======== RECORDS FOR THE EXERCISE ========

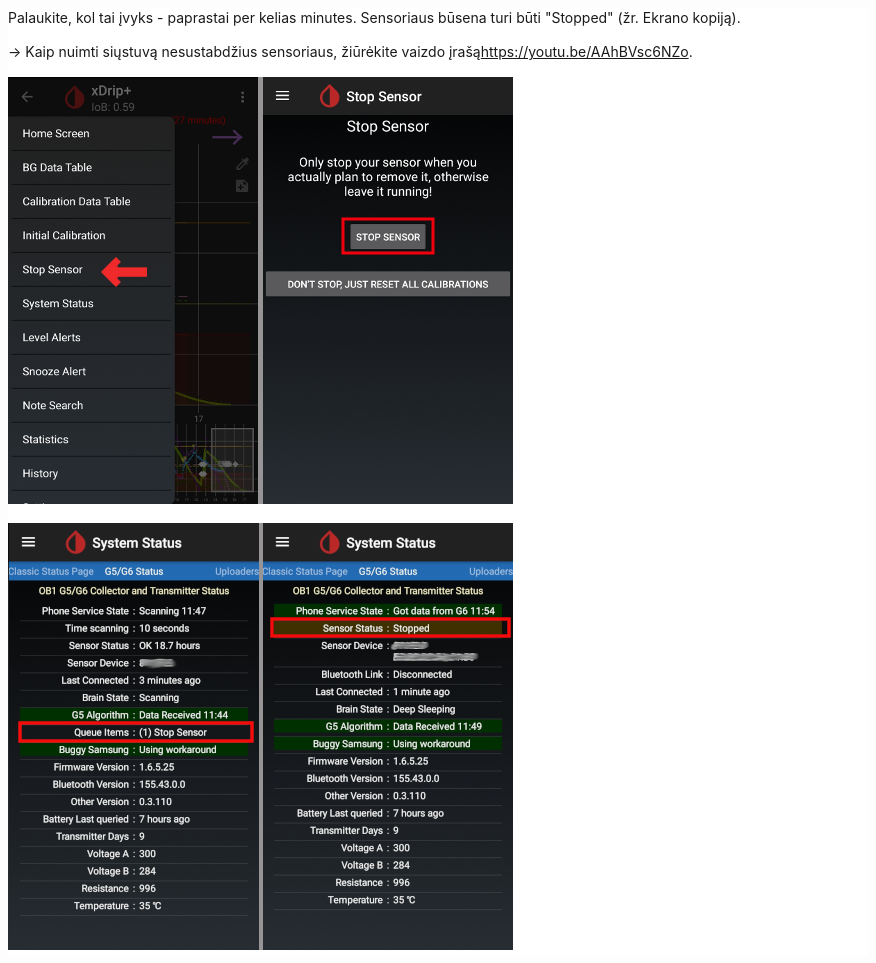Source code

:    Palaukite, kol tai įvyks - paprastai per kelias minutes. Sensoriaus būsena turi būti "Stopped" (žr. Ekrano kopiją).
   
   -> Kaip nuimti siųstuvą nesustabdžius sensoriaus, žiūrėkite vaizdo įrašą<https://youtu.be/AAhBVsc6NZo>.
   
   ![xDrip+ Sustabdyti Dexcom Sensorių 1](../images/xDrip_Dexcom_StopSensor.png)
   
   ![xDrip+ Sustabdyti Dexcom Sensorių 2](../images/xDrip_Dexcom_StopSensor2.png)
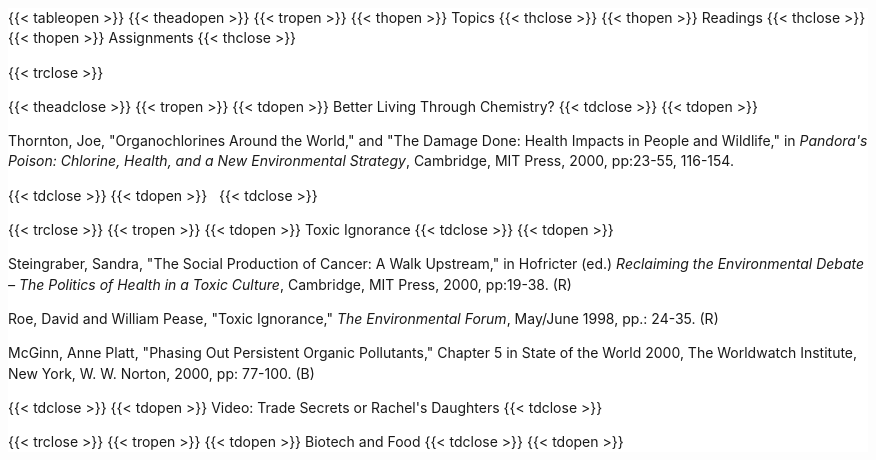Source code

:{{< tableopen >}}
{{< theadopen >}}
{{< tropen >}}
{{< thopen >}}
Topics
{{< thclose >}}
{{< thopen >}}
Readings
{{< thclose >}}
{{< thopen >}}
Assignments
{{< thclose >}}

{{< trclose >}}

{{< theadclose >}}
{{< tropen >}}
{{< tdopen >}}
Better Living Through Chemistry?
{{< tdclose >}}
{{< tdopen >}}


Thornton, Joe, "Organochlorines Around the World," and "The Damage Done: Health Impacts in People and Wildlife," in _Pandora's Poison: Chlorine, Health, and a New Environmental Strategy_, Cambridge, MIT Press, 2000, pp:23-55, 116-154.


{{< tdclose >}}
{{< tdopen >}}
 
{{< tdclose >}}

{{< trclose >}}
{{< tropen >}}
{{< tdopen >}}
Toxic Ignorance
{{< tdclose >}}
{{< tdopen >}}


Steingraber, Sandra, "The Social Production of Cancer: A Walk Upstream," in Hofricter (ed.) _Reclaiming the Environmental Debate – The Politics of Health in a Toxic Culture_, Cambridge, MIT Press, 2000, pp:19-38. (R)

Roe, David and William Pease, "Toxic Ignorance," _The Environmental Forum_, May/June 1998, pp.: 24-35. (R)

McGinn, Anne Platt, "Phasing Out Persistent Organic Pollutants," Chapter 5 in State of the World 2000, The Worldwatch Institute, New York, W. W. Norton, 2000, pp: 77-100. (B)


{{< tdclose >}}
{{< tdopen >}}
Video: Trade Secrets or Rachel's Daughters
{{< tdclose >}}

{{< trclose >}}
{{< tropen >}}
{{< tdopen >}}
Biotech and Food
{{< tdclose >}}
{{< tdopen >}}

========

▸ **GOAL OF THE EXERCISE**: Transcribe the listing verbatim, pictures excluded.

▸ **ANSWER TO THIS TASK**:
Source code

:    Palaukite, kol tai įvyks - paprastai per kelias minutes. Sensoriaus būsena turi būti "Stopped" (žr. Ekrano kopiją).
   
   -> Kaip nuimti siųstuvą nesustabdžius sensoriaus, žiūrėkite vaizdo įrašą<https://youtu.be/AAhBVsc6NZo>.
   
   ![xDrip+ Sustabdyti Dexcom Sensorių 1](../images/xDrip_Dexcom_StopSensor.png)
   
   ![xDrip+ Sustabdyti Dexcom Sensorių 2](../images/xDrip_Dexcom_StopSensor2.png)
Source code

:{{< tableopen >}}
{{< theadopen >}}
{{< tropen >}}
{{< thopen >}}
Topics
{{< thclose >}}
{{< thopen >}}
Readings
{{< thclose >}}
{{< thopen >}}
Assignments
{{< thclose >}}

{{< trclose >}}

{{< theadclose >}}
{{< tropen >}}
{{< tdopen >}}
Better Living Through Chemistry?
{{< tdclose >}}
{{< tdopen >}}


Thornton, Joe, "Organochlorines Around the World," and "The Damage Done: Health Impacts in People and Wildlife," in _Pandora's Poison: Chlorine, Health, and a New Environmental Strategy_, Cambridge, MIT Press, 2000, pp:23-55, 116-154.


{{< tdclose >}}
{{< tdopen >}}
 
{{< tdclose >}}

{{< trclose >}}
{{< tropen >}}
{{< tdopen >}}
Toxic Ignorance
{{< tdclose >}}
{{< tdopen >}}


Steingraber, Sandra, "The Social Production of Cancer: A Walk Upstream," in Hofricter (ed.) _Reclaiming the Environmental Debate – The Politics of Health in a Toxic Culture_, Cambridge, MIT Press, 2000, pp:19-38. (R)

Roe, David and William Pease, "Toxic Ignorance," _The Environmental Forum_, May/June 1998, pp.: 24-35. (R)

McGinn, Anne Platt, "Phasing Out Persistent Organic Pollutants," Chapter 5 in State of the World 2000, The Worldwatch Institute, New York, W. W. Norton, 2000, pp: 77-100. (B)


{{< tdclose >}}
{{< tdopen >}}
Video: Trade Secrets or Rachel's Daughters
{{< tdclose >}}

{{< trclose >}}
{{< tropen >}}
{{< tdopen >}}
Biotech and Food
{{< tdclose >}}
{{< tdopen >}}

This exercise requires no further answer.